- _Source excerpt_
Price Indexing Price indexing has been proposed as an alternative to commodity money. [MFriedman 2] At first glance it might appear that indexing might provide better regulation of the value of money than even commodity money could offer, at lower cost. Unfortunately, the notion of price indexing does not immediately suggest how to design a currency. One
possible use for an index might be in writing very long-term contracts.
Contracted amounts to be paid well in the future might be indexed to
compensate for commodity price changes over that time. One type of
index that comes to mind is the price of labor. A national income
percentile (such as the 50th percentile or median income) might be used
to provide an index. This idea could be of interest to seniors shopping
for pensions. Hayek has expressed doubt that sufficient demand would
exist even in this case. How
would this work? An annuity contract might be written that specifies
payments to be paid in future months in terms of a fraction of the
annual median income as posted by a suitable independent organization
or government agency. A senior who could have thirty or more years of
life ahead would then be much better protected against the effects of
inflation than is currently the case with an income fixed in dollars. Note that if a price index were used to regulate a fiat currency through negative feedback, we would be left with the situation already treated earlier. It has been shown that manipulation of the interest rate by the Federal Reserve distorts the structure of prices in the economy. We will see in the next section proposals for asset-backed currency that should be free from this defect.

- _Jobs_
[A] Retype everything in the price indexing passage from "Price Indexing Price" down to "very long-term contracts.".
[B] Continue the price indexing passage from its last sentence.
The entries that come after this passage have no connection to the price indexing passage.

- _Given entries_
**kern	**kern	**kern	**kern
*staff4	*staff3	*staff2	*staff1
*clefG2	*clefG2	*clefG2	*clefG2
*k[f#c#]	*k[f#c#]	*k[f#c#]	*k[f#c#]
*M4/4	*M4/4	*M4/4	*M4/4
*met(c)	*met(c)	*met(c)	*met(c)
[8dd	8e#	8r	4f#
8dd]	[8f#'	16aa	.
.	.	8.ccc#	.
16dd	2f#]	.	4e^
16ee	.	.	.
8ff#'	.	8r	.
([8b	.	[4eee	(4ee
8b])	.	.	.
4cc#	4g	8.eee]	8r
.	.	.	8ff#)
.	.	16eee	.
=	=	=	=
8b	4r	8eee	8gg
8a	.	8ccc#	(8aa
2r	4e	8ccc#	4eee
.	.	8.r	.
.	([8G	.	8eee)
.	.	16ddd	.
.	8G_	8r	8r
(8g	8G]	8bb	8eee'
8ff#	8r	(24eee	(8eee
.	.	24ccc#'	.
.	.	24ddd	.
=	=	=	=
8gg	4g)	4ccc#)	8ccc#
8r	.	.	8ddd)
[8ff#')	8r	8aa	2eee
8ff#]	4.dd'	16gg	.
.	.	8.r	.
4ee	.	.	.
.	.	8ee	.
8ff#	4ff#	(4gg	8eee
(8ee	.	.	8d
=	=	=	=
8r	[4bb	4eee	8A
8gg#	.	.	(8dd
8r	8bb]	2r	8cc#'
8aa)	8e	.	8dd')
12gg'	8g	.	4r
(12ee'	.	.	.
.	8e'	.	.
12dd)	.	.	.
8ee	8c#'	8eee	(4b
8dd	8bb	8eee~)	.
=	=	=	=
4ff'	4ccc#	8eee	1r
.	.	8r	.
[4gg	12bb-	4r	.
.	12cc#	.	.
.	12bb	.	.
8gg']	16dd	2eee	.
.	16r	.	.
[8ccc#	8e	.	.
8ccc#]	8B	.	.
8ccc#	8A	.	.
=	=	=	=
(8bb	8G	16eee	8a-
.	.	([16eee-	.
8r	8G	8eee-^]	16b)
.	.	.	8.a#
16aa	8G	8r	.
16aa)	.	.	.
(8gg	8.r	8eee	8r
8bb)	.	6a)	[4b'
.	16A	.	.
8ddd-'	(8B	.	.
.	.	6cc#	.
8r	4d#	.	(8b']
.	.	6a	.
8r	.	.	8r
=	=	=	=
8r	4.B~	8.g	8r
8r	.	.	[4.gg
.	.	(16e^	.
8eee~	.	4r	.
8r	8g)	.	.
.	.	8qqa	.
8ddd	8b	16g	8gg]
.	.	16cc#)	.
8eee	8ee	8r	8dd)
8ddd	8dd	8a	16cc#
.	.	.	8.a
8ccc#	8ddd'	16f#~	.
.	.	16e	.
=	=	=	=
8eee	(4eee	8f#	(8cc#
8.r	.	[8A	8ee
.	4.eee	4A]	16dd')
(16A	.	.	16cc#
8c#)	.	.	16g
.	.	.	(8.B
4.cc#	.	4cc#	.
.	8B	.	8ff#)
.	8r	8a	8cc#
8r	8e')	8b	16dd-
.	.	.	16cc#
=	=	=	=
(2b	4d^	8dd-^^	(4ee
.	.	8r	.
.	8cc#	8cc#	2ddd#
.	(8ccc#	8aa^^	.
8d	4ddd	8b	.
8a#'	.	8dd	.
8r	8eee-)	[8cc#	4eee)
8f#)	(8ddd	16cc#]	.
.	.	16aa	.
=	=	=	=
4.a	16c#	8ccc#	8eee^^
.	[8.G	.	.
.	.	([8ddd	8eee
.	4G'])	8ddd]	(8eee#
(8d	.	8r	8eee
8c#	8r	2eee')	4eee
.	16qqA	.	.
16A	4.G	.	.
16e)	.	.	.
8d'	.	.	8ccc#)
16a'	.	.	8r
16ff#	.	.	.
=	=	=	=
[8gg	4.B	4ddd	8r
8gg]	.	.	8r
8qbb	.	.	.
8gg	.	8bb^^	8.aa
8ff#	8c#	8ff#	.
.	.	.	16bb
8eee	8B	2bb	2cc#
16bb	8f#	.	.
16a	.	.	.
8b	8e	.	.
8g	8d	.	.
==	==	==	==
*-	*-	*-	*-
* * *
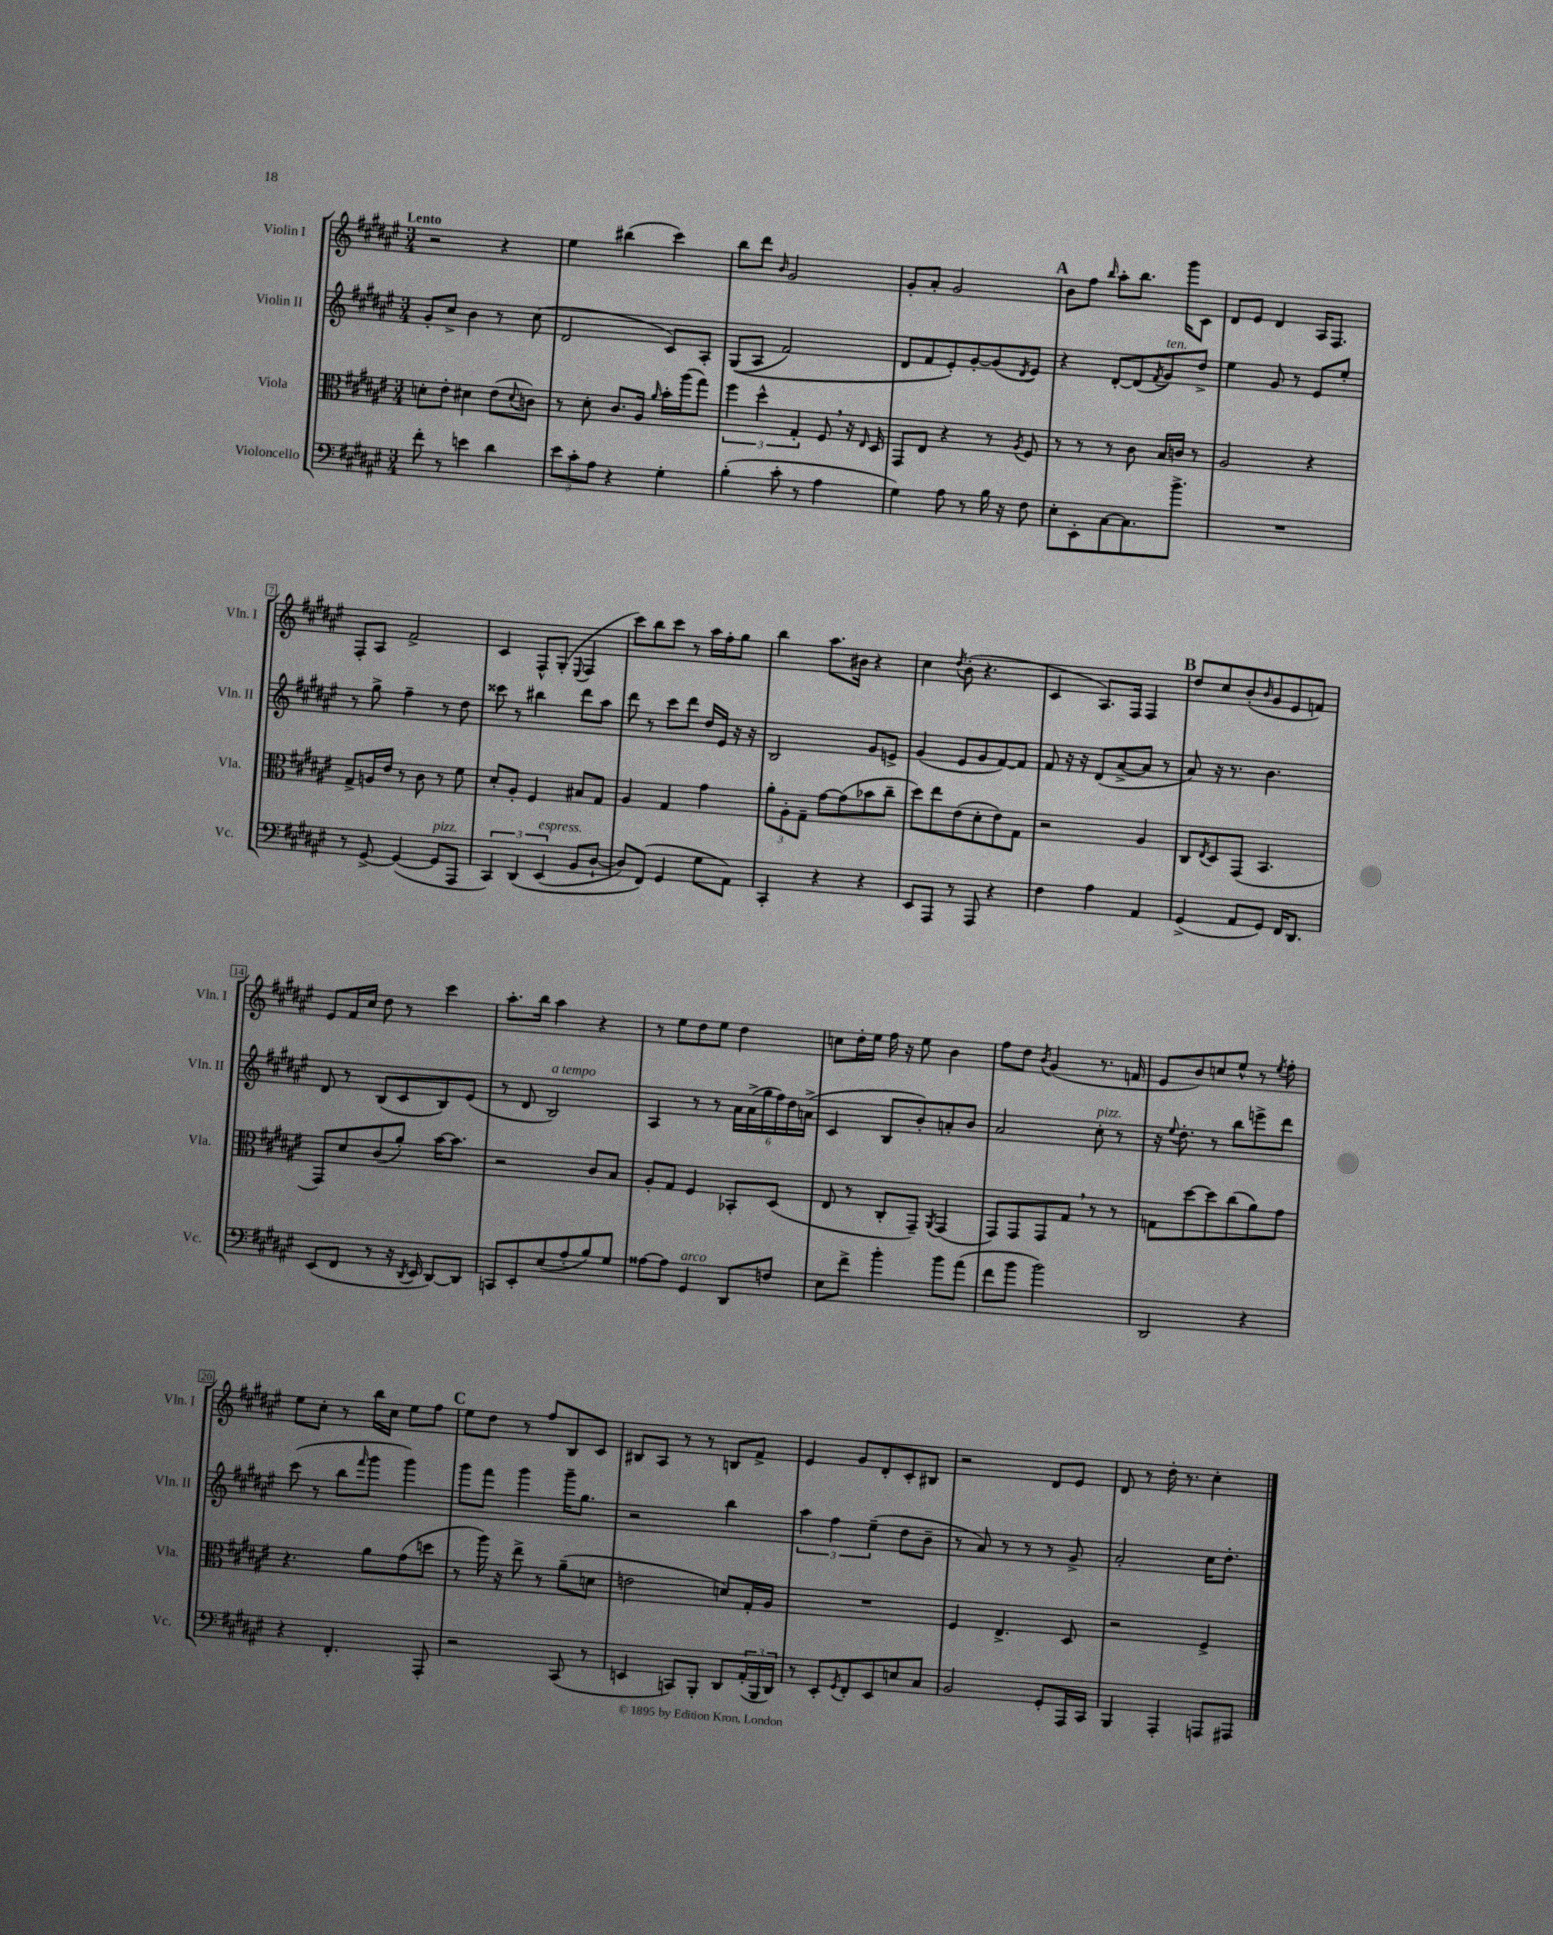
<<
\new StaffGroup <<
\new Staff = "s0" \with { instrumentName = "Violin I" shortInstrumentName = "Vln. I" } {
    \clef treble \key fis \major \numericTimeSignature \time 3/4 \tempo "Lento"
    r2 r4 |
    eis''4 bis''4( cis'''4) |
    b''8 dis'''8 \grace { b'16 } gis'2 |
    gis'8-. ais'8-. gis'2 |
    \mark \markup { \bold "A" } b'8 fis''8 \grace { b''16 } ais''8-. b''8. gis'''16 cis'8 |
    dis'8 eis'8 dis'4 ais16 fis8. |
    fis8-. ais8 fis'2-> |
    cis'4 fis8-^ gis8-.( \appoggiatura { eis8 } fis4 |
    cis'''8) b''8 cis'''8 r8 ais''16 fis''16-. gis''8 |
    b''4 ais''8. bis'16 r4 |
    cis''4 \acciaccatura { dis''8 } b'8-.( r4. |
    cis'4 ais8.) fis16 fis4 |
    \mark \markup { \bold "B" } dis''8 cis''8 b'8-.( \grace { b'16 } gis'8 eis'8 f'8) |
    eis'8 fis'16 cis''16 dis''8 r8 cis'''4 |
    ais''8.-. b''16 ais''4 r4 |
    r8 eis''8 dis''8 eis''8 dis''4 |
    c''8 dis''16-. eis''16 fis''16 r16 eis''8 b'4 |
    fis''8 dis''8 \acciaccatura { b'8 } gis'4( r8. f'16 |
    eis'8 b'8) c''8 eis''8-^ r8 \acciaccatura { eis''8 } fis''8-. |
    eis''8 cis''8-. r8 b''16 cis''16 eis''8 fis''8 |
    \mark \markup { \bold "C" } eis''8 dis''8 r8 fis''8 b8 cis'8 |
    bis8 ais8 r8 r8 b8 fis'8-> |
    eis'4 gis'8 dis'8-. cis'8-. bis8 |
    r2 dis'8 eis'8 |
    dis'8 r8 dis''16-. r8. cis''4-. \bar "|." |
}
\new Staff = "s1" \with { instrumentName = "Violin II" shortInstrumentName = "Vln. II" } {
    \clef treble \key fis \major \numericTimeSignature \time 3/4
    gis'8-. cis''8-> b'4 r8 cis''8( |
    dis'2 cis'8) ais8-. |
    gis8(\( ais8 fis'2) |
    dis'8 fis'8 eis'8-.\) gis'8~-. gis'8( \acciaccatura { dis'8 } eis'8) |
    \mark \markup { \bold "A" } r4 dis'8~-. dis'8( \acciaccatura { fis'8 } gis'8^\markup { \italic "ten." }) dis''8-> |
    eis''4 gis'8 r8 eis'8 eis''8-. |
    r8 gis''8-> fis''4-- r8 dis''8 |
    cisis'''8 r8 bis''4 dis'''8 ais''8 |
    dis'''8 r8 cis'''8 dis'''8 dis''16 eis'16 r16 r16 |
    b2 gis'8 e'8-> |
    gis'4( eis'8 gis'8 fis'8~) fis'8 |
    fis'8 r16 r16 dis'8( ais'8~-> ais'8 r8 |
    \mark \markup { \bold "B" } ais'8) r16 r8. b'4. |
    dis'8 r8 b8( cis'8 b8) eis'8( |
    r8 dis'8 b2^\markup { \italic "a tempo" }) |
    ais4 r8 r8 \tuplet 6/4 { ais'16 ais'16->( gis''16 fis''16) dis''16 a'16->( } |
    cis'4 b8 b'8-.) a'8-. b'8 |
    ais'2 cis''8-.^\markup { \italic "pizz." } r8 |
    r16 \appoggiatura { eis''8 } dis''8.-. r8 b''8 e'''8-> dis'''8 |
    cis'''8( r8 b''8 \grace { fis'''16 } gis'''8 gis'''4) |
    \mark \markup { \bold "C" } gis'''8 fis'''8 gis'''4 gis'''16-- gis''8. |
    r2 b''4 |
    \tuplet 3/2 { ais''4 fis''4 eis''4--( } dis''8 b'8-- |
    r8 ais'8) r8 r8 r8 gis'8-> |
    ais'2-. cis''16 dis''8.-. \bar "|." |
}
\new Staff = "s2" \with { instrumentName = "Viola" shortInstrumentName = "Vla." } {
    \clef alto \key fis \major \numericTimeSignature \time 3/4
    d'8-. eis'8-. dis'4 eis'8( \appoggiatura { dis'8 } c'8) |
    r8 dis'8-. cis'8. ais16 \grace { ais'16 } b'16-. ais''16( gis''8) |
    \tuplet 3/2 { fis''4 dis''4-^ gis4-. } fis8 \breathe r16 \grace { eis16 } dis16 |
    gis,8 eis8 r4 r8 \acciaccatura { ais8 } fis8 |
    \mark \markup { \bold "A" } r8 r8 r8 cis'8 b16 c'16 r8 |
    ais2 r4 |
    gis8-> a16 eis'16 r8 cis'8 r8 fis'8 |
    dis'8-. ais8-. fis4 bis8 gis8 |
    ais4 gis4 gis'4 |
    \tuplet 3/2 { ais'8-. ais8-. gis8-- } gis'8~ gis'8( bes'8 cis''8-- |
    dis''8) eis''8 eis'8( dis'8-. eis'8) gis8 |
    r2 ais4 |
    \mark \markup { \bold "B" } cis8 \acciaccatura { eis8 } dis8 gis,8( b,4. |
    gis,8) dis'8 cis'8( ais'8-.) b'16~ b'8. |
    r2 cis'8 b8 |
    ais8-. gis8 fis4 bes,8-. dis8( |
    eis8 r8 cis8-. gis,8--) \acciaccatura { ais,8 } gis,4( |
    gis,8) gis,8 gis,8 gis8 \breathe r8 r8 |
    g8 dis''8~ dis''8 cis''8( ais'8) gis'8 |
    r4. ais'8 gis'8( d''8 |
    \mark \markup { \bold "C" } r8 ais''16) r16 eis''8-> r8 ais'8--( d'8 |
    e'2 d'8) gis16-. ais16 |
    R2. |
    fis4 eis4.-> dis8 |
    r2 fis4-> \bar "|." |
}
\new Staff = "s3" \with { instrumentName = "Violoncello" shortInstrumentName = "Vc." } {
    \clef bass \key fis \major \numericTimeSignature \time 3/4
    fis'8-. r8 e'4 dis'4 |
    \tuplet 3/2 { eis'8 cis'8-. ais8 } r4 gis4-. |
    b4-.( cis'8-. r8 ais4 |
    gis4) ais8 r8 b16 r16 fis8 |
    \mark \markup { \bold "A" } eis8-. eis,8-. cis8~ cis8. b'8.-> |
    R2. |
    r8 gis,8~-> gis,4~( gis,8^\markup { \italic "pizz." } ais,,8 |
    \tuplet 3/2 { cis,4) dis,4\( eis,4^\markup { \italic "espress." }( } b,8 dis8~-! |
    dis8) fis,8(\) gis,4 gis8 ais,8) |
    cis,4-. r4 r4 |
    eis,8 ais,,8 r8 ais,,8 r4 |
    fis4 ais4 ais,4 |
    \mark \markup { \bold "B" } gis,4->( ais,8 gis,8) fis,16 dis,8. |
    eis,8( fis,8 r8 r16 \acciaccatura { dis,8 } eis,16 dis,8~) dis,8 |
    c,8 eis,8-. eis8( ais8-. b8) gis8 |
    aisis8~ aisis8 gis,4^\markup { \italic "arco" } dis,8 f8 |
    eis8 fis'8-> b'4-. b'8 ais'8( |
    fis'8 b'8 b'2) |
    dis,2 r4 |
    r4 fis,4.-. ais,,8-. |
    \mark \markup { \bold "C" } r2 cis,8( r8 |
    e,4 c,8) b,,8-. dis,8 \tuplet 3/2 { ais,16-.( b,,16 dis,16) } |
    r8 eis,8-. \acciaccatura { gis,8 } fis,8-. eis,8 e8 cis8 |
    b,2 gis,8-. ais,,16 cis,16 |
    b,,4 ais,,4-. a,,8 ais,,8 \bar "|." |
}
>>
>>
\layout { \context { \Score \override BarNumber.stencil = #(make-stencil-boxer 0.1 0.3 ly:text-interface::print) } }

- _Expected responses_
[A]
Price Indexing Price indexing has been proposed as an alternative to commodity money. [MFriedman 2] At first glance it might appear that indexing might provide better regulation of the value of money than even commodity money could offer, at lower cost. Unfortunately, the notion of price indexing does not immediately suggest how to design a currency. One
possible use for an index might be in writing very long-term contracts.

[B]
A Better Non-Commodity (Equity and Loan-Based) Money Hayek [Hayek] has suggested that private banks could issue a superior currency, since market forces would compel them to succeed. I agree, except that unlike Hayek, I do not feel that this should be a fiat currency, but rather should be either commodity currency, well-established stocks, and bonds based on mortgages or secured loans. This is closer to current practice, and seems far more sound. Here is a concrete proposal that we will call free brokerage, that takes a step beyond the older notion of free banking. Suppose that government leaves the creation of money to the private sector, and repeals laws taxing securities. It would allow shares in any security to be used as valuable consideration (money) in any financial deal. Brokers could act as banks, transferring shares from one person's account to another based on checks or electronic orders, at zero or low cost. We would expect that a demand would arise for mutual funds that behave like Hayek's proposed money, by being based on a basket of commodities. Fund managers could design mutual funds that roughly track the median income in value; that is, by this measure they neither inflate nor deflate much over time. Those making time deals, employers and employees, borrowers and lenders, pension funds and pensioners could elect to use shares in such funds as a basis for their contracts. Employers, borrowers, and pension funds tend to be pleased by inflation and unhappy with deflation, while employees, lenders and pensioners have the opposite preferences. All parties might therefore be willing to agree on the use of a fund share that succeeded in being inflation neutral. Funds whose shares exhibit this property reliably over many years would earn a favorable reputation for use as money. They would win acceptance in the free market for these uses. It would be well for such inflation-neutral mutual funds, when using corporate stock, to restrict themselves to preferred stock in debt-free corporations. This would both decrease investment risk and prevent control of the underlying corporations by governments. Similarly, their loan-based bonds and securities should be restricted to fully collateralized loans, such as mortgages and inventory loans. Of course, select commodities could also be used to achieve the fund's goal of being inflation neutral.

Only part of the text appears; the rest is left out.